### Directions for this task
Pull every line containing "filter" from the data.

### Saved entries
- - - - - - -
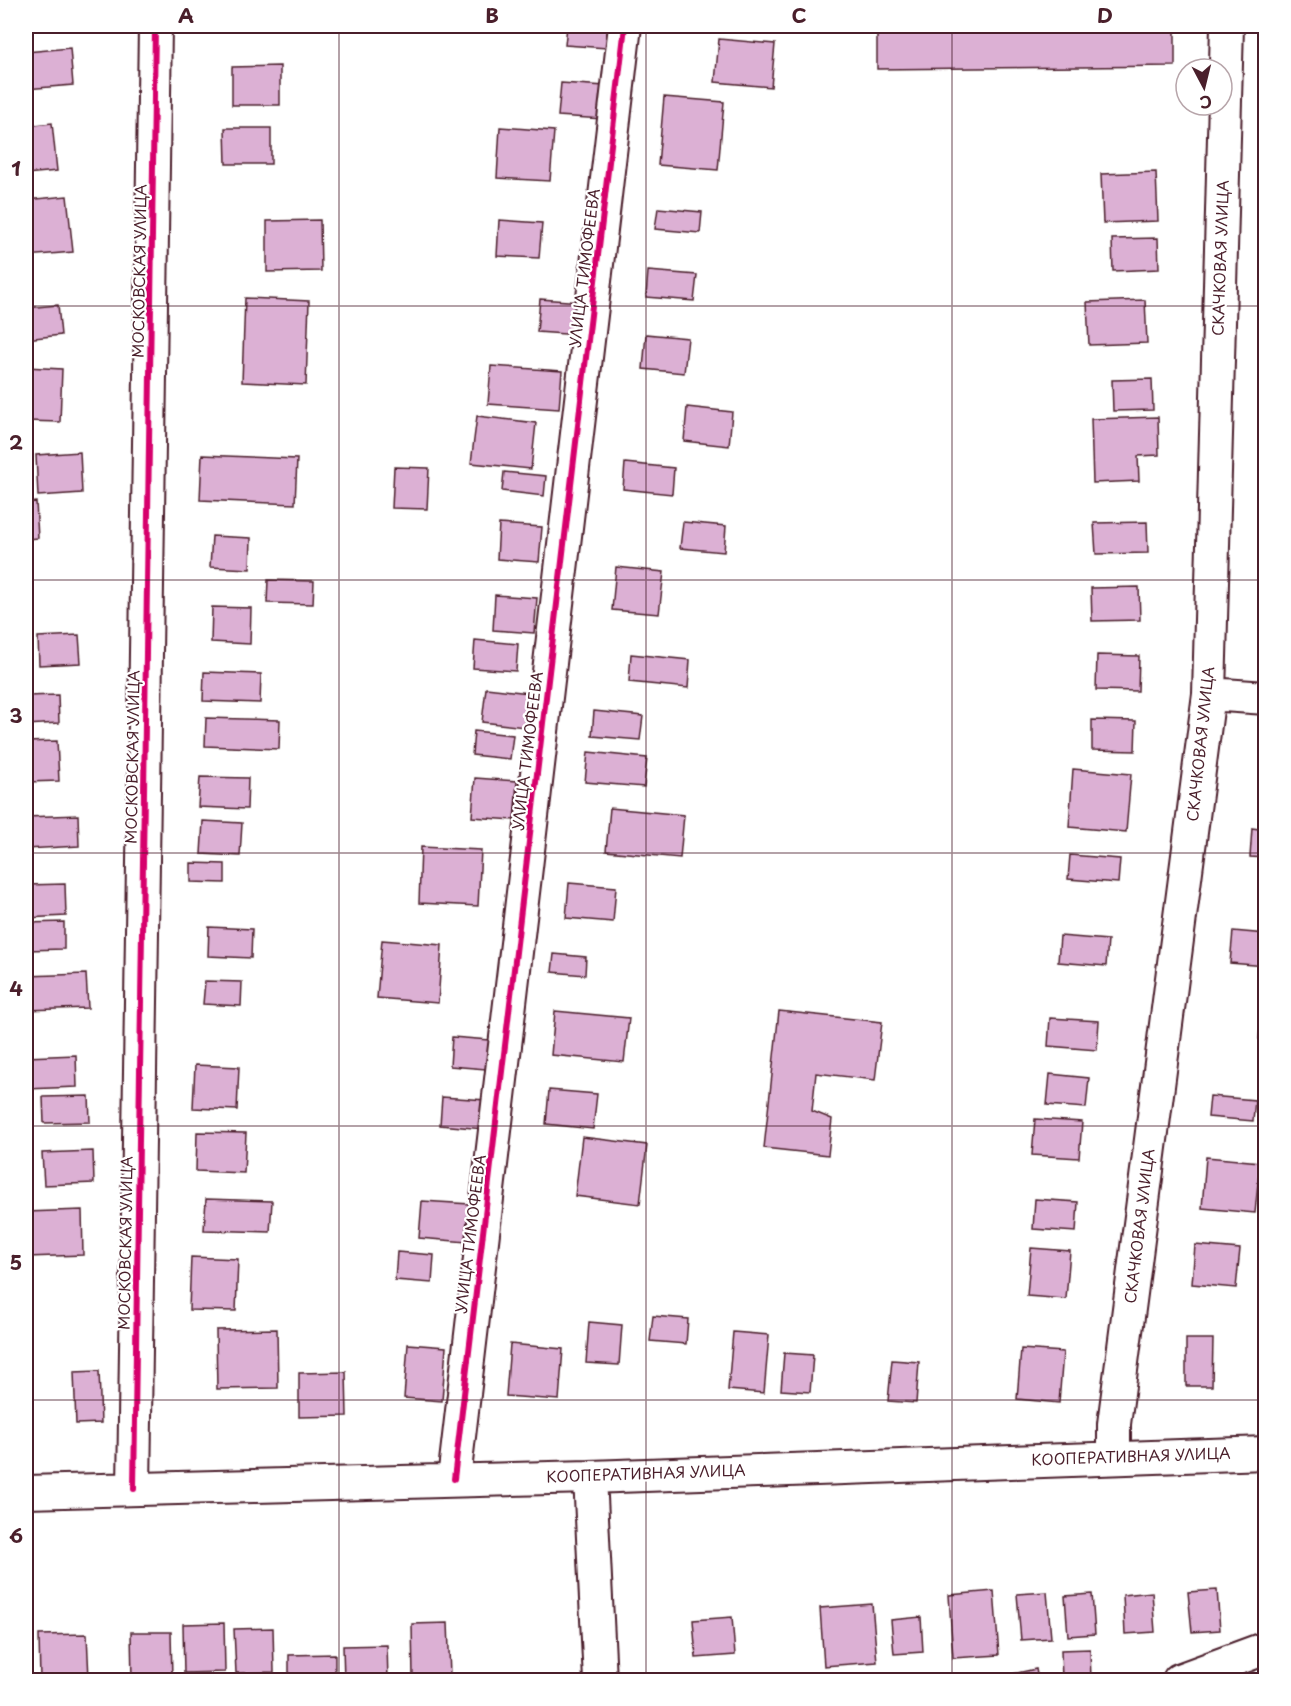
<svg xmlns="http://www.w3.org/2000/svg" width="1291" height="1706" viewBox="0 0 1291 1706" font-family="'Playpen Sans',sans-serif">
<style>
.building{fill:#dcb0d4;stroke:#4a1f2b;stroke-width:1.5}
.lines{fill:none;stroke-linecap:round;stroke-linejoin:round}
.street-casing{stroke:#4a1f2b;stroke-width:36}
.street{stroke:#fff;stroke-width:32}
.cycleway-casing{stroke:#fff;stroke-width:10}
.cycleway{stroke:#d6006c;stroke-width:6}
.grid{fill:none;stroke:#4a1f2b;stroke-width:1.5;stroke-opacity:0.55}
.labels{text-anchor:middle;stroke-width:4.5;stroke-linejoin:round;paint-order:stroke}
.street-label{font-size:15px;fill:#4a1f2b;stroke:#fff}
.neatline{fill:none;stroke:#4a1f2b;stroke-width:2}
.grid-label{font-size:20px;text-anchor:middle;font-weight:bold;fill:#4a1f2b}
</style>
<rect width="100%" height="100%" fill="#fff"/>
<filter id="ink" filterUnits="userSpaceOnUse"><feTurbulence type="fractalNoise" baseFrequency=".0167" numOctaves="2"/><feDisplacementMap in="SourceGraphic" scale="12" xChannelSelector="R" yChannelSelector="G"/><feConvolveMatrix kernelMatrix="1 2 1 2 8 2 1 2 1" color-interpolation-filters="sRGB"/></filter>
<g filter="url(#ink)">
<path class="building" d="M567 26H609L607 48 565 45Z
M877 26H1175V66L877 69Z
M719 39 775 44 771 87 715 82Z
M70 48 73 85 26 89V52Z
M280 66V105H232V67Z
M561 83 605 86 603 119 558 116Z
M664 97 724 102 718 170 658 165Z
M52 123 57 171 26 174V126Z
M500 127 554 131 550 181 497 178Z
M225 128H271V164H226Z
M1156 172 1158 221 1103 223 1101 174Z
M67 196 73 252 26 256V200Z
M658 208 702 212 700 233 655 229Z
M320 220 321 271 267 272V221Z
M499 220 542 223 539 258 497 256Z
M1158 238 1159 269 1113 271 1112 239Z
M648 271 697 275 694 301 646 297Z
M245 298 309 301 306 385 242 382Z
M540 299 581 302 579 335 537 332Z
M1145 300 1147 343 1089 345 1087 302Z
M58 305 61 335 26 339V308Z
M646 334 688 338 684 373 643 369Z
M491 366 562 371 559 409 488 404Z
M26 367 62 369 60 422 26 421Z
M1152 379 1153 410 1113 411 1112 380Z
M687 407 732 412 729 446 684 441Z
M477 416 536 423 531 469 471 463Z
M1158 417 1159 455 1138 456 1139 481 1093 483 1091 419Z
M80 452 82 493 38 496 36 455Z
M202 455 297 459 295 504 200 500Z
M625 463 674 468 672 494 623 489Z
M394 467 429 468 427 509 392 508Z
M504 472 546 476 544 496 502 491Z
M36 502 38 538 26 539V503Z
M683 522 726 526 724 552 680 548Z
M1147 522 1148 553 1096 554 1094 523Z
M499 524 542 527 539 562 497 559Z
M212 536 251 538 250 569 210 567Z
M616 567 664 572 659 614 612 610Z
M268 580 314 581 313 604 267 603Z
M1139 587 1140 620 1092 621 1091 588Z
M495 595 537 598 534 633 493 630Z
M212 607 251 608 250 644 211 642Z
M79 635 81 663 39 665 38 637Z
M475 640 518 644 516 671 473 668Z
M631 654 690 660 688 688 629 682Z
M1097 655 1139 656 1138 691 1096 690Z
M204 672 261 674 260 703 203 701Z
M486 688 529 693 525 727 482 722Z
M58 695 59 723 26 725V696Z
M594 711 643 716 640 740 592 736Z
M206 718 280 720 279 749 205 746Z
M1092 720 1136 721 1135 751 1092 750Z
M474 731 513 735 510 759 472 755Z
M57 741 59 781 26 782V742Z
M588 752 647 758 644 787 585 782Z
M1073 769 1131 774 1126 832 1069 827Z
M200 777 248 778 247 809 198 807Z
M475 778 517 781 514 820 472 817Z
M610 808 684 815 680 858 606 851Z
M78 815 79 846 26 849V817Z
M203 821 242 823 240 856 201 854Z
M1252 828 1266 830V858L1250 857Z
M421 847 481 850 478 906 419 903Z
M1070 855 1120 859 1118 883 1068 879Z
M191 863 225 864V883L191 882Z
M569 883 616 887 613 922 566 918Z
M65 884 66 916 26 918V885Z
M64 922V949L26 950V923Z
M209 927 252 929 251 958 208 956Z
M1233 931 1266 934V966L1230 963Z
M1060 936 1108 940 1106 966 1058 962Z
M382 940 442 945 438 1003 377 998Z
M554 954 586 957 585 975 552 972Z
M86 974 88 1008 26 1010V976Z
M205 981 242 982 241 1006 203 1004Z
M1263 993H1266V1040L1259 1039Z
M555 1011 629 1018 624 1062 551 1055Z
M779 1011 882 1022 875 1080 816 1073 812 1111 832 1119 828 1155 764 1148Z
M1050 1018 1099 1021 1097 1050 1048 1046Z
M452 1037 489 1040 486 1069 450 1066Z
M76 1055 77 1087 26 1089V1057Z
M195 1065 239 1067 237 1110 193 1108Z
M1050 1074 1089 1078 1086 1108 1047 1105Z
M549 1090 597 1094 593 1129 546 1124Z
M89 1096 90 1122 44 1123 43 1097Z
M1210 1096 1255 1100 1253 1121 1208 1117Z
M442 1097 486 1100 484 1129 440 1125Z
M1035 1119 1082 1122 1079 1158 1032 1155Z
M197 1132 246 1133 244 1173 196 1171Z
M582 1137 647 1145 640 1204 575 1196Z
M93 1151 94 1183 44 1185 42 1153Z
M1206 1157 1260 1162 1255 1213 1202 1208Z
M206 1199 272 1201 270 1232 204 1230Z
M1035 1199 1078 1202 1076 1232 1033 1229Z
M422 1201 470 1204 467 1242 419 1238Z
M82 1210 83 1255 27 1257 26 1212Z
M1195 1245 1240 1249 1236 1288 1192 1284Z
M1031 1248 1070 1251 1066 1299 1027 1296Z
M397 1252 434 1255 432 1283 395 1280Z
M191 1257 238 1259 236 1311 189 1310Z
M653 1316 688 1319 686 1344 650 1341Z
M589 1322 622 1325 619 1365 586 1363Z
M277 1329 278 1388 217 1389 216 1330Z
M733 1332 769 1335 764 1393 728 1390Z
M1186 1339H1213L1212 1386H1186Z
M408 1344 446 1347 442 1401 404 1398Z
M510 1344 563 1349 559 1400 506 1396Z
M1021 1349 1063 1352 1059 1403 1017 1399Z
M784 1353 813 1355 810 1392 781 1390Z
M892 1360 919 1362 916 1403 888 1401Z
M99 1371 101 1423 76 1424 74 1372Z
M346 1372 347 1416 299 1417V1373Z
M1263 1585H1266V1621Z
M1217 1590 1220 1630 1192 1632 1188 1592Z
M994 1591 999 1655 953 1658 949 1595Z
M1047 1592 1051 1638 1021 1640 1017 1594Z
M1152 1592 1155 1632 1125 1634 1123 1595Z
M1092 1594 1095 1634 1068 1636 1065 1596Z
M872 1604 877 1662 824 1666 820 1608Z
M732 1617 735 1655 696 1658 693 1620Z
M921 1617 923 1652 894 1654 891 1620Z
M224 1623 225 1672 184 1673 183 1624Z
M448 1623 450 1676 413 1677 412 1624Z
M273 1628 274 1672 236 1673 234 1629Z
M131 1632H171L172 1680H132Z
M87 1634 89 1679 40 1680 39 1635Z
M387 1645 388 1680H344L343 1646Z
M1090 1649 1091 1680H1062L1061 1650Z
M335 1654V1680H289V1655Z
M1036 1669 1038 1680H984Z"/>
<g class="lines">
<defs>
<path id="street" d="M1209 694 1266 698
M1114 1457V1424L1209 694 1227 26
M590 1477 600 1680
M454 1479 625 26
M134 1489 155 26
M26 1492 590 1477 1266 1453
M1179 1680 1266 1648"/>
</defs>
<use href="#street" class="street-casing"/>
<use href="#street" class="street"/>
<defs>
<path id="cycleway" d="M454 1479 625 26
M134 1489 155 26"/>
</defs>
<use href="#cycleway" class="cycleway-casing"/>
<use href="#cycleway" class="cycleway"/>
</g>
</g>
<path class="grid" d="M339 26V1680M646 26V1680M952 26V1680M26 306H1266M26 580H1266M26 853H1266M26 1126H1266M26 1400H1266"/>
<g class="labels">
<g class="street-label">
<text transform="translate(1221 258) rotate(-88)" y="5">СКАЧКОВАЯ УЛИЦА</text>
<text transform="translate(585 268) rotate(-83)" y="5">УЛИЦА ТИМОФЕЕВА</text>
<text transform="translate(140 271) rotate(-89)" y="5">МОСКОВСКАЯ УЛИЦА</text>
<text transform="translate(1201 744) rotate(-84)" y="5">СКАЧКОВАЯ УЛИЦА</text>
<text transform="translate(528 751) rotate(-83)" y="5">УЛИЦА ТИМОФЕЕВА</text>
<text transform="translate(133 757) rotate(-89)" y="5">МОСКОВСКАЯ УЛИЦА</text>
<text transform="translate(1140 1226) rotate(-83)" y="5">СКАЧКОВАЯ УЛИЦА</text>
<text transform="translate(471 1234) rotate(-83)" y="5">УЛИЦА ТИМОФЕЕВА</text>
<text transform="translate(126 1243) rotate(-89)" y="5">МОСКОВСКАЯ УЛИЦА</text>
<text transform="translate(1131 1457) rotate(-2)" y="5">КООПЕРАТИВНАЯ УЛИЦА</text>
<text transform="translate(646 1474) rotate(-2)" y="5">КООПЕРАТИВНАЯ УЛИЦА</text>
</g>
</g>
<rect width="1291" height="1706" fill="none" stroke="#fff" stroke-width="66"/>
<g transform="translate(1204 87) rotate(173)"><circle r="28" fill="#ffffff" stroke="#b7a5aa" stroke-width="1.5"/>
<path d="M0-4.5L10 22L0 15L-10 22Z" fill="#4a1f2b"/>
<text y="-9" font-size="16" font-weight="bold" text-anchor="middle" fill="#4a1f2b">С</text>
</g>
<rect x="33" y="33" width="1225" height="1640" class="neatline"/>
<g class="grid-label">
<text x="186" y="23">A</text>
<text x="492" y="23">B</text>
<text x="799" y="23">C</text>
<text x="1105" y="23">D</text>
<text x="16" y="176">1</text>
<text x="16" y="450">2</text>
<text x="16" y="723">3</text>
<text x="16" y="996">4</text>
<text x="16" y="1270">5</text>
<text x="16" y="1543">6</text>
</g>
</svg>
- - - - - - -
### Written solution
<filter id="ink" filterUnits="userSpaceOnUse"><feTurbulence type="fractalNoise" baseFrequency=".0167" numOctaves="2"/><feDisplacementMap in="SourceGraphic" scale="12" xChannelSelector="R" yChannelSelector="G"/><feConvolveMatrix kernelMatrix="1 2 1 2 8 2 1 2 1" color-interpolation-filters="sRGB"/></filter>
<g filter="url(#ink)">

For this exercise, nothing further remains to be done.